Today in the Dominican Order, the Feast of Blessed Dalmatius is celebrated. Little information exists for this truly heroic saint online aside from the text from the Short Lives of the Dominican Saints published originally in 1901.  As the life of this truly holy man is worth imitating, here is an excerpt from that book:
Blessed Dalmatius Moner was born of pious and respectable parents at a small town in Catalonia, about A.D. 1291. From childhood he was distinguished for innocence and piety. He received a good education at Girona, which was completed at the University of Montpellier. Entering the Dominican Order at the age of twenty-five, he made it his lifelong study perfectly to conform his conduct to the requirements of the Rule and the Constitutions. He was employed for many years in teaching, but at length humbly resigned this office from a desire to devote himself more closely to the service of God. 
Blessed Dalmatius led a life of extreme penance and mortification.
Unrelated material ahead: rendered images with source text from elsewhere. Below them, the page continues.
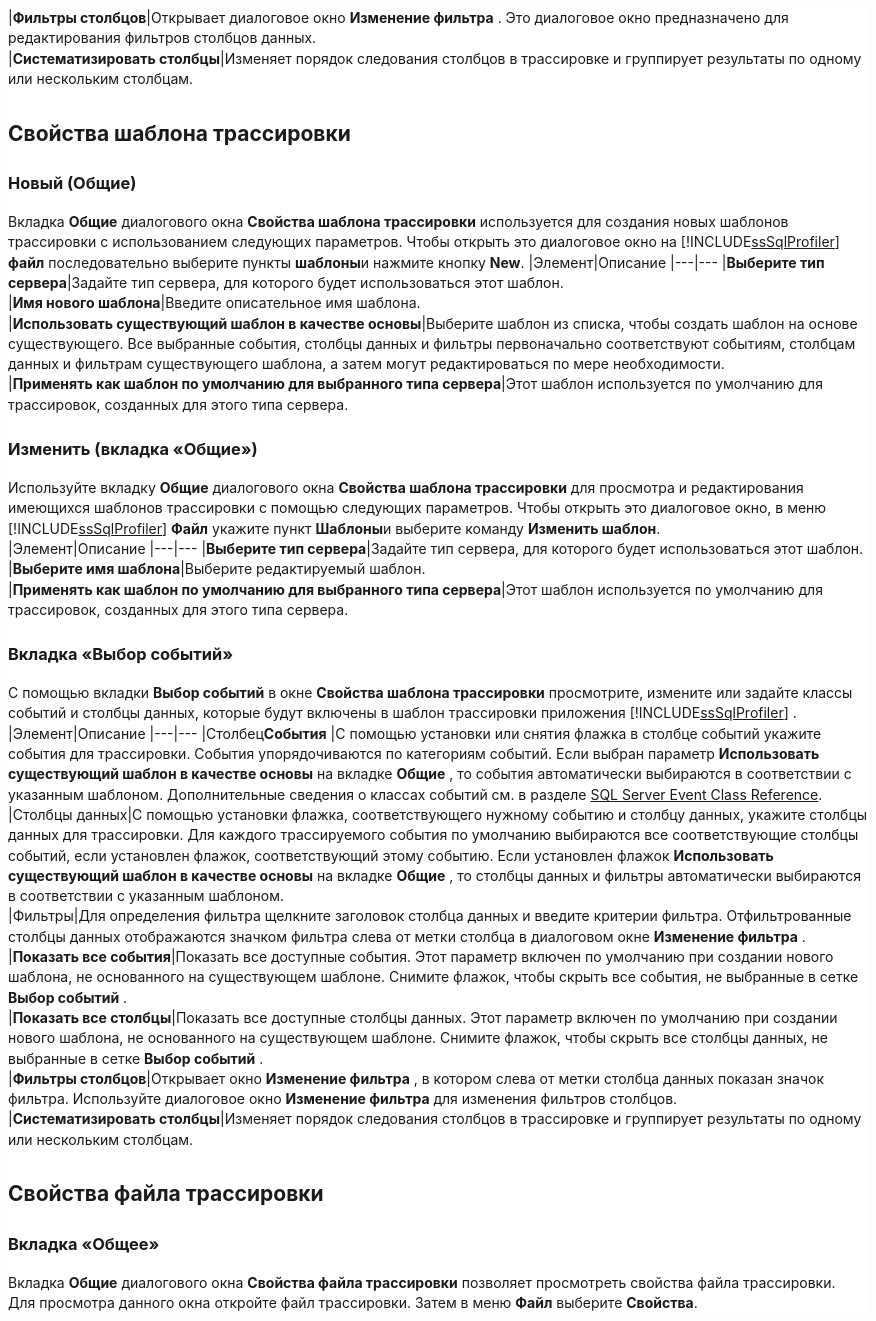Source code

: |**Фильтры столбцов**|Открывает диалоговое окно **Изменение фильтра** . Это диалоговое окно предназначено для редактирования фильтров столбцов данных.  
|**Систематизировать столбцы**|Изменяет порядок следования столбцов в трассировке и группирует результаты по одному или нескольким столбцам.  

## <a name="trace-template-properties"></a>Свойства шаблона трассировки 
### <a name="new-general-tab"></a>Новый (Общие)
Вкладка **Общие** диалогового окна **Свойства шаблона трассировки** используется для создания новых шаблонов трассировки с использованием следующих параметров. Чтобы открыть это диалоговое окно на [!INCLUDE[ssSqlProfiler](../../includes/sssqlprofiler-md.md)] **файл** последовательно выберите пункты **шаблоны**и нажмите кнопку **New**.
|Элемент|Описание
|---|---
|**Выберите тип сервера**|Задайте тип сервера, для которого будет использоваться этот шаблон.  
|**Имя нового шаблона**|Введите описательное имя шаблона.  
|**Использовать существующий шаблон в качестве основы**|Выберите шаблон из списка, чтобы создать шаблон на основе существующего. Все выбранные события, столбцы данных и фильтры первоначально соответствуют событиям, столбцам данных и фильтрам существующего шаблона, а затем могут редактироваться по мере необходимости.  
|**Применять как шаблон по умолчанию для выбранного типа сервера**|Этот шаблон используется по умолчанию для трассировок, созданных для этого типа сервера.  

### <a name="edit-general-tab"></a>Изменить (вкладка «Общие»)
 Используйте вкладку **Общие** диалогового окна **Свойства шаблона трассировки** для просмотра и редактирования имеющихся шаблонов трассировки с помощью следующих параметров. Чтобы открыть это диалоговое окно, в меню [!INCLUDE[ssSqlProfiler](../../includes/sssqlprofiler-md.md)] **Файл** укажите пункт **Шаблоны**и выберите команду **Изменить шаблон**.  
|Элемент|Описание
|---|---
|**Выберите тип сервера**|Задайте тип сервера, для которого будет использоваться этот шаблон.  
|**Выберите имя шаблона**|Выберите редактируемый шаблон.  
|**Применять как шаблон по умолчанию для выбранного типа сервера**|Этот шаблон используется по умолчанию для трассировок, созданных для этого типа сервера.  

### <a name="events-selection-tab"></a>Вкладка «Выбор событий»
С помощью вкладки **Выбор событий** в окне **Свойства шаблона трассировки** просмотрите, измените или задайте классы событий и столбцы данных, которые будут включены в шаблон трассировки приложения [!INCLUDE[ssSqlProfiler](../../includes/sssqlprofiler-md.md)] .  
|Элемент|Описание
|---|---
|Столбец**События** |С помощью установки или снятия флажка в столбце событий укажите события для трассировки. События упорядочиваются по категориям событий. Если выбран параметр **Использовать существующий шаблон в качестве основы** на вкладке **Общие** , то события автоматически выбираются в соответствии с указанным шаблоном. Дополнительные сведения о классах событий см. в разделе [SQL Server Event Class Reference](../../relational-databases/event-classes/sql-server-event-class-reference.md).  
|Столбцы данных|С помощью установки флажка, соответствующего нужному событию и столбцу данных, укажите столбцы данных для трассировки. Для каждого трассируемого события по умолчанию выбираются все соответствующие столбцы событий, если установлен флажок, соответствующий этому событию. Если установлен флажок **Использовать существующий шаблон в качестве основы** на вкладке **Общие** , то столбцы данных и фильтры автоматически выбираются в соответствии с указанным шаблоном.  
|Фильтры|Для определения фильтра щелкните заголовок столбца данных и введите критерии фильтра. Отфильтрованные столбцы данных отображаются значком фильтра слева от метки столбца в диалоговом окне **Изменение фильтра** .  
|**Показать все события**|Показать все доступные события. Этот параметр включен по умолчанию при создании нового шаблона, не основанного на существующем шаблоне. Снимите флажок, чтобы скрыть все события, не выбранные в сетке **Выбор событий** .  
|**Показать все столбцы**|Показать все доступные столбцы данных. Этот параметр включен по умолчанию при создании нового шаблона, не основанного на существующем шаблоне. Снимите флажок, чтобы скрыть все столбцы данных, не выбранные в сетке **Выбор событий** .  
|**Фильтры столбцов**|Открывает окно **Изменение фильтра** , в котором слева от метки столбца данных показан значок фильтра. Используйте диалоговое окно **Изменение фильтра** для изменения фильтров столбцов.  
|**Систематизировать столбцы**|Изменяет порядок следования столбцов в трассировке и группирует результаты по одному или нескольким столбцам. 
## <a name="trace-file-properties"></a>Свойства файла трассировки 
### <a name="general-tab"></a>Вкладка «Общее»
Вкладка **Общие** диалогового окна **Свойства файла трассировки** позволяет просмотреть свойства файла трассировки.  
Для просмотра данного окна откройте файл трассировки. Затем в меню **Файл** выберите **Свойства**.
He seldom ate anything but herbs and vegetables, almost raw, and in the burning heat of a Spanish summer would entirely abstain from drinking for as many as twenty consecutive days. His scanty rest was taken on the bare ground; he afflicted his body with continual fasts, disciplines, and other austerities, and devoted himself day and night to the exercises of prayer and contemplation.  Continue reading... 
Collect:

O God who didst make Thy humble servant Dalmatius glorious for many miracles and virtues, and didst wonderfully inflame him with Thy love, to the despising of all earthy things, grant, we beseech Thee, through his intercession, that we may be disengaged from all earthy affections and freed from all adversities, and have no desire but for the things of heaven. Through Christ our Lord. Amen.